Task objective:
The reply should hold only the lines from the one with "How would you" through the end of the data, each given exactly.

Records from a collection
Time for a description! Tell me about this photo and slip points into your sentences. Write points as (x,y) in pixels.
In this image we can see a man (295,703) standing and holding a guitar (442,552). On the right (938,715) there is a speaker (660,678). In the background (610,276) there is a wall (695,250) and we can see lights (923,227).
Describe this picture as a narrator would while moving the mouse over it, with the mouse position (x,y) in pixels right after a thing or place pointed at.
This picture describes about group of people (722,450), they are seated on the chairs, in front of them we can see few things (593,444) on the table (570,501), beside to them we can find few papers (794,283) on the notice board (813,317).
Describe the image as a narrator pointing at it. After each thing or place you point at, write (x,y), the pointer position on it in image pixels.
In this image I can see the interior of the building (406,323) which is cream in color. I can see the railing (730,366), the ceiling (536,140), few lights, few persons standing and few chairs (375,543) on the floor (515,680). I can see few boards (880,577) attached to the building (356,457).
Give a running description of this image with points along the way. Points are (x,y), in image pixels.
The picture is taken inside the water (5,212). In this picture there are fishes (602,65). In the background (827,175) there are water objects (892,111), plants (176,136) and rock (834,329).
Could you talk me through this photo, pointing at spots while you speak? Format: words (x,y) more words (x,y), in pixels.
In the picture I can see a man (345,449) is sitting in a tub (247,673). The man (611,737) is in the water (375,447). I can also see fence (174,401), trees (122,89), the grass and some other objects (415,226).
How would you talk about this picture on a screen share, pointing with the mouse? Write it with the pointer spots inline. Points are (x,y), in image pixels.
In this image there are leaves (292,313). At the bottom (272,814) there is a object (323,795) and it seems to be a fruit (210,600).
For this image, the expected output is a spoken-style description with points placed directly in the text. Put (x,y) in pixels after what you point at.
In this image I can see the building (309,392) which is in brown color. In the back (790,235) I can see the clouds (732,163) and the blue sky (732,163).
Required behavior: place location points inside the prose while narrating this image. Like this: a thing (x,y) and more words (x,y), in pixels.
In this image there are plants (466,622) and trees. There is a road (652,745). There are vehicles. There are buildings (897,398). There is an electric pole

Response for this exercise:
How would you talk about this picture on a screen share, pointing with the mouse? Write it with the pointer spots inline. Points are (x,y), in image pixels.
In this image there are leaves (292,313). At the bottom (272,814) there is a object (323,795) and it seems to be a fruit (210,600).
For this image, the expected output is a spoken-style description with points placed directly in the text. Put (x,y) in pixels after what you point at.
In this image I can see the building (309,392) which is in brown color. In the back (790,235) I can see the clouds (732,163) and the blue sky (732,163).
Required behavior: place location points inside the prose while narrating this image. Like this: a thing (x,y) and more words (x,y), in pixels.
In this image there are plants (466,622) and trees. There is a road (652,745). There are vehicles. There are buildings (897,398). There is an electric pole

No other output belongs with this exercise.